Terreform ONE kurucu ortağı Mitchell Joachim konuşmasında artan dünya nüfusuna dikkat çekti ve dünya üzerindeki en yoğun 25 kenti incelemeye aldıkları 'Bio City Map' adlı biyolojik kent haritasından bahsetti. Daha iyi bir yeri, daha iyi bir şehri hayal etmeye çalıştıklarını belirten Joachim, "Ütopya yüzyıllardır düşünülen bir şey. Katılımcı bir demokraside, yüz yüze iletişim kurabilirsek iyi bir yere ulaşılabilir. Mükemmel yer diye bir ley yok elbette ama daha iyi bir yere ulaşabilmek mümkün" dedi. Joachim yeni gökdelen teknolojilerinden, Time dergisinin ödülünü kazanan park sorununa çözüm getiren araba modelinden, çatılarda tarım yapmaktan bahsetti. New York'un çöp üretmekte bir numara olduğunu ve burada günde 38 bin ton çöp üretildiğini belirten Joachim, bu çöpleri atık olarak değil de kamusal alandaki binalara nasıl entegre etmeye çalıştıklarını anlattı, çöplerle yaptıkları enstalasyon çalışmalarından bahsetti.

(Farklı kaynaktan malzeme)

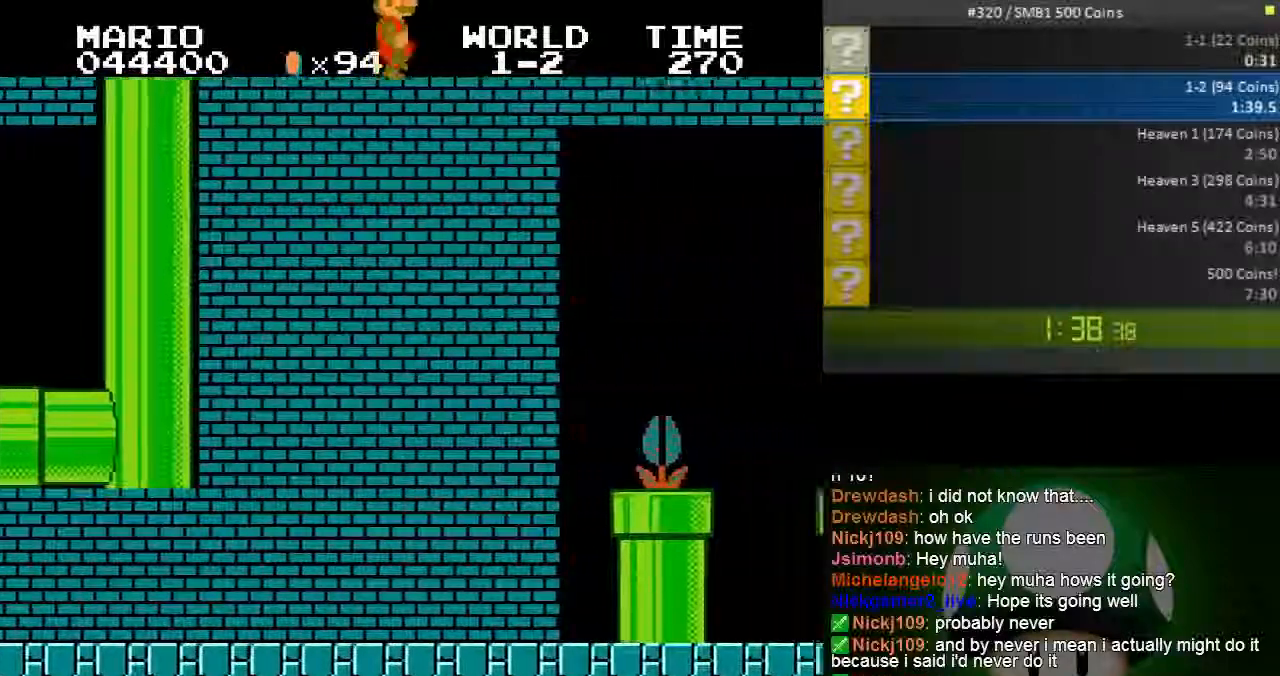
{"buttons": ["B", "DPAD_RIGHT"], "events": []}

Joachim, sunumunun ardından, YEM Stratejik Pazarlama ve İş Geliştirme Koordinatörü Banu Uçak'ın ve izleyenlerin sorularını yanıtladı. Uçak'ın, "Sürdürülebilir olmayı ve hayatta kalmayı nasıl başardınız?" sorusunu, Joachim şöyle cevapladı: "Kâr amacı gütmeyen bir kurumuz ve ürettiğimiz projeler herkese açık. Özel bir malzemenin çalışmasını yapıyoruz. Fon alıyoruz, hibeler alıyoruz. Farklı seviyelerde yardım alıyoruz. Brooklyn'de bir laboratuar kurduk. Bize genelde gönüllü insanlar geliyor. Biz onlara ne yapacaklarını söylemiyoruz; kendi yollarını çiziyorlar." İzleyenlerden gelen "İstanbul gibi bir metropolde siz evinizi nereden yetiştirmeye başalardınız?" sorusuna ise "Ben planlama evresinden başlardım. Çok fazla katmanı var İstanbul'un ve kontrol edilemeyen bir büyüme var. Bu büyümeyi geri çekmek lazım. Ayrıca akıllı şehirler var artık. İstanbul'da böyle bir akıllı şehir kurmak daha kolay olur. Acaba İstanbul'un böyle bir söylemi, böyle bir etiketi var mı? Şehrin kenarlarında bir fırsat var ve bu fırsat ortaya doğru getirilebilir" diyerek cevap verdi.